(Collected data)
BEGIN

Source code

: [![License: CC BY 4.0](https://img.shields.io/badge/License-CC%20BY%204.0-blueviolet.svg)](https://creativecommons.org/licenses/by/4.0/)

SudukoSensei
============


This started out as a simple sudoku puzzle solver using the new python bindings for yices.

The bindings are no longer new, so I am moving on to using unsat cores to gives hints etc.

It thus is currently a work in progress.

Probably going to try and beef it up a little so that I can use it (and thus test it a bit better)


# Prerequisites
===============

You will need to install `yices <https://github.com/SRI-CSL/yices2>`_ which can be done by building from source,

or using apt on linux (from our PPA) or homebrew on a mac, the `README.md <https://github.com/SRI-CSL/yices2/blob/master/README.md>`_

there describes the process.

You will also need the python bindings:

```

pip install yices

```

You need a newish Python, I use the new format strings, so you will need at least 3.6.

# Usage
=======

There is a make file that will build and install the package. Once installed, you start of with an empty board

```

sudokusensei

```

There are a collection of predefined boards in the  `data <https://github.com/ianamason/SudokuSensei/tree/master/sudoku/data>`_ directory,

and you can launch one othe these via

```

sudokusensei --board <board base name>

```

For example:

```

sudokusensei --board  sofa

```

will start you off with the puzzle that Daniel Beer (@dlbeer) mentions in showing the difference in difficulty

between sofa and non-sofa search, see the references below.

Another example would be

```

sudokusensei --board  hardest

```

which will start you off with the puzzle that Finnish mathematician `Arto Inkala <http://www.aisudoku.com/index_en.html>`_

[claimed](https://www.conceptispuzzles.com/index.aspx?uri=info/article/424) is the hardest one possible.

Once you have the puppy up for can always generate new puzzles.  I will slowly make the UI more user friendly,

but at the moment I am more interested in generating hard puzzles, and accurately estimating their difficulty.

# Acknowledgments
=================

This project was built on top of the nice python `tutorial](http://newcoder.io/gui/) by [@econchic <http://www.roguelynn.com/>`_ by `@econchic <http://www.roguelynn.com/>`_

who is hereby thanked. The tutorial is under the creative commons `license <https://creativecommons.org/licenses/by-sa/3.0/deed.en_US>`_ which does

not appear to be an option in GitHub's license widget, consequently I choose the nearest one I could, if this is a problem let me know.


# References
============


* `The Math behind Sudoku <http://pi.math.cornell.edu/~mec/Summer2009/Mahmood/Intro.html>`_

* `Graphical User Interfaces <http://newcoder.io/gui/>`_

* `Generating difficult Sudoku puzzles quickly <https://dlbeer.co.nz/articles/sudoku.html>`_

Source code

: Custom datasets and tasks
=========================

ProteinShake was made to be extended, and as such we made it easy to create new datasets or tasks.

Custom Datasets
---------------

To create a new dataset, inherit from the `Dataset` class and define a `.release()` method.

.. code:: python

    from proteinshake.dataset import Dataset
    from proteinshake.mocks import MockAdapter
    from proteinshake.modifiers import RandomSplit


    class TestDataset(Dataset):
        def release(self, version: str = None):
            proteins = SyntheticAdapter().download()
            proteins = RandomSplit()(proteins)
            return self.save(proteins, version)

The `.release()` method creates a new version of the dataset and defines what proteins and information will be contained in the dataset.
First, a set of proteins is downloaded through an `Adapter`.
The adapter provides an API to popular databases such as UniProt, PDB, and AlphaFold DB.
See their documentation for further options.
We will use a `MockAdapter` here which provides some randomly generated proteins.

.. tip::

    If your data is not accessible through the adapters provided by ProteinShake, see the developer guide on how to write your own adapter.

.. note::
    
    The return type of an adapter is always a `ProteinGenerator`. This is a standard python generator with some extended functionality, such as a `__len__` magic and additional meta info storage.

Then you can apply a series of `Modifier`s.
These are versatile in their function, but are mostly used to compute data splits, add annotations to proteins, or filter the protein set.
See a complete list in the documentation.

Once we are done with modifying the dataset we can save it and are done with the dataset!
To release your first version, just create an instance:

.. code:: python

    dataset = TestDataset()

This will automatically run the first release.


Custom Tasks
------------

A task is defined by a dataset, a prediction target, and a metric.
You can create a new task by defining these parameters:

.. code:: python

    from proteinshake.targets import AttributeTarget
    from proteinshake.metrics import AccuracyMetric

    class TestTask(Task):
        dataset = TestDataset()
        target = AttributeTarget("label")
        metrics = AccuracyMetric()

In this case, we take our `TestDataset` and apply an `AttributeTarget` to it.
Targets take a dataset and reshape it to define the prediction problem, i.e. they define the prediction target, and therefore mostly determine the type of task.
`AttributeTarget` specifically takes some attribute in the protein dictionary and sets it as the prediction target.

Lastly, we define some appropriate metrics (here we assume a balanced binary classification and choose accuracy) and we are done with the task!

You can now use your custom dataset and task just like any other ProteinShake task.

END

# Work instruction:
Nothing may change. Retype all of the entries.

# Exercise result:
Source code

: [![License: CC BY 4.0](https://img.shields.io/badge/License-CC%20BY%204.0-blueviolet.svg)](https://creativecommons.org/licenses/by/4.0/)

SudukoSensei
============


This started out as a simple sudoku puzzle solver using the new python bindings for yices.

The bindings are no longer new, so I am moving on to using unsat cores to gives hints etc.

It thus is currently a work in progress.

Probably going to try and beef it up a little so that I can use it (and thus test it a bit better)


# Prerequisites
===============

You will need to install `yices <https://github.com/SRI-CSL/yices2>`_ which can be done by building from source,

or using apt on linux (from our PPA) or homebrew on a mac, the `README.md <https://github.com/SRI-CSL/yices2/blob/master/README.md>`_

there describes the process.

You will also need the python bindings:

```

pip install yices

```

You need a newish Python, I use the new format strings, so you will need at least 3.6.

# Usage
=======

There is a make file that will build and install the package. Once installed, you start of with an empty board

```

sudokusensei

```

There are a collection of predefined boards in the  `data <https://github.com/ianamason/SudokuSensei/tree/master/sudoku/data>`_ directory,

and you can launch one othe these via

```

sudokusensei --board <board base name>

```

For example:

```

sudokusensei --board  sofa

```

will start you off with the puzzle that Daniel Beer (@dlbeer) mentions in showing the difference in difficulty

between sofa and non-sofa search, see the references below.

Another example would be

```

sudokusensei --board  hardest

```

which will start you off with the puzzle that Finnish mathematician `Arto Inkala <http://www.aisudoku.com/index_en.html>`_

[claimed](https://www.conceptispuzzles.com/index.aspx?uri=info/article/424) is the hardest one possible.

Once you have the puppy up for can always generate new puzzles.  I will slowly make the UI more user friendly,

but at the moment I am more interested in generating hard puzzles, and accurately estimating their difficulty.

# Acknowledgments
=================

This project was built on top of the nice python `tutorial](http://newcoder.io/gui/) by [@econchic <http://www.roguelynn.com/>`_ by `@econchic <http://www.roguelynn.com/>`_

who is hereby thanked. The tutorial is under the creative commons `license <https://creativecommons.org/licenses/by-sa/3.0/deed.en_US>`_ which does

not appear to be an option in GitHub's license widget, consequently I choose the nearest one I could, if this is a problem let me know.


# References
============


* `The Math behind Sudoku <http://pi.math.cornell.edu/~mec/Summer2009/Mahmood/Intro.html>`_

* `Graphical User Interfaces <http://newcoder.io/gui/>`_

* `Generating difficult Sudoku puzzles quickly <https://dlbeer.co.nz/articles/sudoku.html>`_

Source code

: Custom datasets and tasks
=========================

ProteinShake was made to be extended, and as such we made it easy to create new datasets or tasks.

Custom Datasets
---------------

To create a new dataset, inherit from the `Dataset` class and define a `.release()` method.

.. code:: python

    from proteinshake.dataset import Dataset
    from proteinshake.mocks import MockAdapter
    from proteinshake.modifiers import RandomSplit


    class TestDataset(Dataset):
        def release(self, version: str = None):
            proteins = SyntheticAdapter().download()
            proteins = RandomSplit()(proteins)
            return self.save(proteins, version)

The `.release()` method creates a new version of the dataset and defines what proteins and information will be contained in the dataset.
First, a set of proteins is downloaded through an `Adapter`.
The adapter provides an API to popular databases such as UniProt, PDB, and AlphaFold DB.
See their documentation for further options.
We will use a `MockAdapter` here which provides some randomly generated proteins.

.. tip::

    If your data is not accessible through the adapters provided by ProteinShake, see the developer guide on how to write your own adapter.

.. note::
    
    The return type of an adapter is always a `ProteinGenerator`. This is a standard python generator with some extended functionality, such as a `__len__` magic and additional meta info storage.

Then you can apply a series of `Modifier`s.
These are versatile in their function, but are mostly used to compute data splits, add annotations to proteins, or filter the protein set.
See a complete list in the documentation.

Once we are done with modifying the dataset we can save it and are done with the dataset!
To release your first version, just create an instance:

.. code:: python

    dataset = TestDataset()

This will automatically run the first release.


Custom Tasks
------------

A task is defined by a dataset, a prediction target, and a metric.
You can create a new task by defining these parameters:

.. code:: python

    from proteinshake.targets import AttributeTarget
    from proteinshake.metrics import AccuracyMetric

    class TestTask(Task):
        dataset = TestDataset()
        target = AttributeTarget("label")
        metrics = AccuracyMetric()

In this case, we take our `TestDataset` and apply an `AttributeTarget` to it.
Targets take a dataset and reshape it to define the prediction problem, i.e. they define the prediction target, and therefore mostly determine the type of task.
`AttributeTarget` specifically takes some attribute in the protein dictionary and sets it as the prediction target.

Lastly, we define some appropriate metrics (here we assume a balanced binary classification and choose accuracy) and we are done with the task!

You can now use your custom dataset and task just like any other ProteinShake task.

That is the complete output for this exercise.